Summary:A fine leaved perennial shrub with erect, many branched stems reaching 2 m or more tall and a strong aniseed-like smell. The yellow-green flowers are in compound umbrellas at the top of the plant from late winter to summer.
Leaves:Alternate, form a basal rosette, aromatic, aniseed scent.
Stems:Erect, faintly striped, solid with white spongy pith, stout, aromatic, aniseed scent, tufted or branched and with several stems emerging from each crown, Up to 2500 mm tall. Jointed at the nodes. Hairless. Often with a waxy bloom.
Flower head:Umbels in a terminal corymbose panicle. Many flowers produced together in the umbrella-like compound umbels on a stalk (peduncle) with 10-40 spreading rays that are 10-50 mm long and end in a small umbrella like structure with 10-30 flowers. No bracts or ray bracts.
Flowers:Green-yellow and 2-6 mm in diameter and bisexual. On different length, ridged, short stalks (pedicels).
Fruit:Grey to yellow brown, aromatic, short, oblong, cylindrical, 3-6 mm long x 1-2 mm wide, with 2 flattened, arched, egg shaped fruitlets with 5 thick ribs, a pointed tip and a rounded base. Hairless. Axis separating fruits is persistent, 2 lobed with a broad seam and 2 oil channels, (6 in total with 1 in each furrow).
Key Characters:Liquorice like (aniseed) odour.
Reproduction:By seed and from the crown.
Flowering times:Late Spring to summer in western NSW.
Seed Biology and Germination:Germinates at any time of the year with a flush in autumn and spring.

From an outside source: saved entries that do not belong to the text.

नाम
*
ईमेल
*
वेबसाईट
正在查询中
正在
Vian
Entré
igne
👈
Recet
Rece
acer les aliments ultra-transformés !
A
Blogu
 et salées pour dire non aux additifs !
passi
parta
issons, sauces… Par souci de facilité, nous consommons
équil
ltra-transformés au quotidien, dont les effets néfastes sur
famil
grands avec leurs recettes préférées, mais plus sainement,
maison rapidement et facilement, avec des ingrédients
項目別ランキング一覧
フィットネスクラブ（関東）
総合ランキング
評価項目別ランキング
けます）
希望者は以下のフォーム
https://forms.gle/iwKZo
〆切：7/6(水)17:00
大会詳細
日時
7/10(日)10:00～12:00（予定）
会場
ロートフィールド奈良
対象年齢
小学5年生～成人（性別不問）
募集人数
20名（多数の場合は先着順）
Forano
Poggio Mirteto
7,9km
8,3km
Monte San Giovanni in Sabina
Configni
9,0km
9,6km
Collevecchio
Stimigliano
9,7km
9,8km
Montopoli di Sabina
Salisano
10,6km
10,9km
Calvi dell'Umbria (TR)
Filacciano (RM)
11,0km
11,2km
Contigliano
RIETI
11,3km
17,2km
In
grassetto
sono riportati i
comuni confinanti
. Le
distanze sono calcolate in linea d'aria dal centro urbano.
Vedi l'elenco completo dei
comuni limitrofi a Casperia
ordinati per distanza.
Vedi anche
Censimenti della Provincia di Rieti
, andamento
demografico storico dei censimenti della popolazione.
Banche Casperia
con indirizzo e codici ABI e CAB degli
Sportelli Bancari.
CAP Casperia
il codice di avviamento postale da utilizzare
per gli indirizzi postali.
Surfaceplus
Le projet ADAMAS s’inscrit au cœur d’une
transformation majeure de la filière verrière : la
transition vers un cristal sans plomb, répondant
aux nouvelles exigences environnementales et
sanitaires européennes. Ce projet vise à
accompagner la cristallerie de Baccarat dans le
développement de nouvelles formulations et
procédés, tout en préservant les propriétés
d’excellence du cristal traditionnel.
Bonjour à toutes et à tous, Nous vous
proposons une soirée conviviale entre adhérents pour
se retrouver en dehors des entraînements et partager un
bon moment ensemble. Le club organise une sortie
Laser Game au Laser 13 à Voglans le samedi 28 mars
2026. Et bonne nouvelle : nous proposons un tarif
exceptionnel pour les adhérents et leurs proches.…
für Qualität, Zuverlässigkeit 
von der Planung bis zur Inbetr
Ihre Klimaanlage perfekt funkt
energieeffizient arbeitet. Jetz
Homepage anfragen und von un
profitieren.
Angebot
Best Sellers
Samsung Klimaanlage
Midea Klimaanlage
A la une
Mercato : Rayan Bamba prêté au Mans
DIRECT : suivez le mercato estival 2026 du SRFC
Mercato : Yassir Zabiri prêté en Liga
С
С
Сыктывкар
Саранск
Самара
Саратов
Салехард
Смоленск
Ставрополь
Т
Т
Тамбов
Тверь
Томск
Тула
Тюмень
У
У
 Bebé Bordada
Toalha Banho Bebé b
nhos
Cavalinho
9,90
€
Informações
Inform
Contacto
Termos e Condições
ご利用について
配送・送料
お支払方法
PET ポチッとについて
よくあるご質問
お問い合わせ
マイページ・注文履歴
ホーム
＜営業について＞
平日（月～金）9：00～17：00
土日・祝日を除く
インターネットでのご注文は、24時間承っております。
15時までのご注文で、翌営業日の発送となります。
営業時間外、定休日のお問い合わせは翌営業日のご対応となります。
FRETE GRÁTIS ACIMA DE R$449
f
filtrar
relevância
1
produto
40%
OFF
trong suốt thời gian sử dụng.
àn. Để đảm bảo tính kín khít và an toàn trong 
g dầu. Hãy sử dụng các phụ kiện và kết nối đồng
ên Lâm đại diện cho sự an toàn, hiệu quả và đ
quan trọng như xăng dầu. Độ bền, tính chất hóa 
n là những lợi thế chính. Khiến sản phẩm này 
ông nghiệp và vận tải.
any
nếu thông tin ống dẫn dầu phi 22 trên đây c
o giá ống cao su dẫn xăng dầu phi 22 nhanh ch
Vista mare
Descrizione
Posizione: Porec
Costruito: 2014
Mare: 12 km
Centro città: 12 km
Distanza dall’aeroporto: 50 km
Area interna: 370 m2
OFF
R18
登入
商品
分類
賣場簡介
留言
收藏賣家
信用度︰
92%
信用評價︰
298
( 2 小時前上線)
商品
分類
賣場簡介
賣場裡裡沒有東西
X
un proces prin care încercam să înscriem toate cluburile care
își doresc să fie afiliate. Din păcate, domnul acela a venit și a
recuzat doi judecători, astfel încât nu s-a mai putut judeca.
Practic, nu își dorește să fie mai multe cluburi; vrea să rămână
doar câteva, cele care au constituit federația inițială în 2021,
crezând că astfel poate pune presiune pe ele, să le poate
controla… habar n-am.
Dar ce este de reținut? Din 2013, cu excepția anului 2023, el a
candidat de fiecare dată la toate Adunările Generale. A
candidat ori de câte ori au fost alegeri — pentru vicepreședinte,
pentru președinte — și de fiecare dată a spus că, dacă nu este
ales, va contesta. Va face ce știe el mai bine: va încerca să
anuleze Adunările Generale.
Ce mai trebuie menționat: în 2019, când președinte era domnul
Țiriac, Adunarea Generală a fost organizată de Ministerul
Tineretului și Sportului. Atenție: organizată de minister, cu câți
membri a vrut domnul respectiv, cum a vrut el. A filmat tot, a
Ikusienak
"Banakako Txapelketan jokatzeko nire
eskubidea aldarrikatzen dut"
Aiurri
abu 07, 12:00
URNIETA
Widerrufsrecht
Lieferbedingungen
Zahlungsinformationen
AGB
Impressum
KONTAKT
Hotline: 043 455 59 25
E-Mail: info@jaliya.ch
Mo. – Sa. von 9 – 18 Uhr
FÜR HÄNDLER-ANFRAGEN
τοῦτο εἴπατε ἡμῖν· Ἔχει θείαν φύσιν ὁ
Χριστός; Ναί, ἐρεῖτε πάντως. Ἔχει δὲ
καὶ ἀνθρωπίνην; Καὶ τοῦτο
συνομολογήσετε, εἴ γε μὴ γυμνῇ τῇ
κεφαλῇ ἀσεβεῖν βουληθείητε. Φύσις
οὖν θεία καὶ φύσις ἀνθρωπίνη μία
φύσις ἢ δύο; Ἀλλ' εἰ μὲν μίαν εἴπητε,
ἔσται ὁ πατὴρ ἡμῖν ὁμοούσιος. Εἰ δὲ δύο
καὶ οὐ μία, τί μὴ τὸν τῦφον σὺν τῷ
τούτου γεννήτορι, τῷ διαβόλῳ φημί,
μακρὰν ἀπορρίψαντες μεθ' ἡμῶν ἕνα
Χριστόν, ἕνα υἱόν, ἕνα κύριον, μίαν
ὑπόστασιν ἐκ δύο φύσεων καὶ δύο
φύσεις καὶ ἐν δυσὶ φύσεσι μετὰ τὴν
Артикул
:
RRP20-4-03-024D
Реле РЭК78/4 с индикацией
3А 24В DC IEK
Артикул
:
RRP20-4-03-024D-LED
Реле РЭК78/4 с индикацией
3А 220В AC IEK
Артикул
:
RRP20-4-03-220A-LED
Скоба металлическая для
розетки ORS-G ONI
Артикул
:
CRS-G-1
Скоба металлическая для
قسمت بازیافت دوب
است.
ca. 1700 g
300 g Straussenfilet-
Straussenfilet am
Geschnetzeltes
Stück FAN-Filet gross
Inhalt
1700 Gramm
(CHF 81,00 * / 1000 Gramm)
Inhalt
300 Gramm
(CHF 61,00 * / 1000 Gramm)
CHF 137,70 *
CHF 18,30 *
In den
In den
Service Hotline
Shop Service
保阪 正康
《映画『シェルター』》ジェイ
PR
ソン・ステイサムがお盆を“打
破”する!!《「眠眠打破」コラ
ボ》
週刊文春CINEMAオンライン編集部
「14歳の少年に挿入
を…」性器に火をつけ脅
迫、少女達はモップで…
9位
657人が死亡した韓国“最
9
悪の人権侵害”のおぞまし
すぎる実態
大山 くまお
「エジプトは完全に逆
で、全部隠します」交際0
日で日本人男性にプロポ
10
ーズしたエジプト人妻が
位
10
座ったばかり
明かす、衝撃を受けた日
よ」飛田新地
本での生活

Hybrids:Cultivated varieties exist. Variety dulce or Florence Fennel and azoricum is used for food, variety vulgare for medicine.
Allelopathy:Tomatoes and beans don't grow in association with Fennel.
Population Dynamics and Dispersal:Spread by vehicles, machinery, flowing water, on animal coats, wool clothing, hides and as a contaminant of agricultural produce and land fill.
Origin and History:Southern Europe and Western Asia.
Distribution:ACT, NSW, QLD, SA, TAS, VIC, WA.
Habitats:Prefers open unshaded areas.
Climate:Humid temperate with medium to high rainfall.
Soil:Most abundant on limestone soils and calcareous wetlands.
Detrimental:Weed of roadsides, railways, stream banks, alluvial flats, irrigation channels, gardens, refuse sites and disturbed areas, particularly in suburban areas.
Toxicity:Death of sheep and cattle have occurred after eating residues from distillation plants. Stubbles do not appear to be toxic and it is rarely if ever a problem in field situations.
Legislation:Noxious weed of Vic. Secondary weed of Tas.
Management and Control:Thresholds:
Eradication strategies:Manually remove isolated plants. A hand mattock that cuts the root below the surface is often used.
Herbicide resistance:Biological Control:
Plants of similar appearance:Aniseed plant (Pimpinella anisum) has a similar aroma and is in the same family.
References:Auld, B.A. and Medd R.W. (1992). Weeds. An illustrated botanical guide to the weeds of Australia. (Inkata Press, Melbourne). P75. Photos.